→ **WHAT IS REQUIRED**:
Narrow the data below down to the lines containing "nodes".
BEGIN
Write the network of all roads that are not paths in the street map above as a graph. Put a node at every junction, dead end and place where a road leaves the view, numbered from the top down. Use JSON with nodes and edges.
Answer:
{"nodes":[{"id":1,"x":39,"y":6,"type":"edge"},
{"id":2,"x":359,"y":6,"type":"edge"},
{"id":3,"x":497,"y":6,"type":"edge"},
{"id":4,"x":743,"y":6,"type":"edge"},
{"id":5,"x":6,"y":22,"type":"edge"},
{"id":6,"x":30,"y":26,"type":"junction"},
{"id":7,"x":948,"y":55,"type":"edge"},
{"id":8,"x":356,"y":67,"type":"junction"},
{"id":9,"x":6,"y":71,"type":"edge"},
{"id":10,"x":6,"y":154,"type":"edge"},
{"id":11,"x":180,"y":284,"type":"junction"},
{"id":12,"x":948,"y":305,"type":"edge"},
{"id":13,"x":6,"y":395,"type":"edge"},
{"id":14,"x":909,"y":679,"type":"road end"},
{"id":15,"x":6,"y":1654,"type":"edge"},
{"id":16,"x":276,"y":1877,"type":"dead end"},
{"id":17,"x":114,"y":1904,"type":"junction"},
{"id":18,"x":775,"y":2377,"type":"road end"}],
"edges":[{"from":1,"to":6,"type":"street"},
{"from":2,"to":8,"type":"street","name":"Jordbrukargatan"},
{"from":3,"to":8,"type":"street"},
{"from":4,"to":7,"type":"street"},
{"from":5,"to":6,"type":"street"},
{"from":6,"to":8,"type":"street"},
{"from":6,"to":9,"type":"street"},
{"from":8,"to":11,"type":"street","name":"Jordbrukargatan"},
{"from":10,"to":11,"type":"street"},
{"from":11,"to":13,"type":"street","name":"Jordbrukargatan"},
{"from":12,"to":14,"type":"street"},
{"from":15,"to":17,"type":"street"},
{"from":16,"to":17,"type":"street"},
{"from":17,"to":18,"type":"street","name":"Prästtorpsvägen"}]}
END
→ **YOUR RESPONSE**:
Write the network of all roads that are not paths in the street map above as a graph. Put a node at every junction, dead end and place where a road leaves the view, numbered from the top down. Use JSON with nodes and edges.
{"nodes":[{"id":1,"x":39,"y":6,"type":"edge"},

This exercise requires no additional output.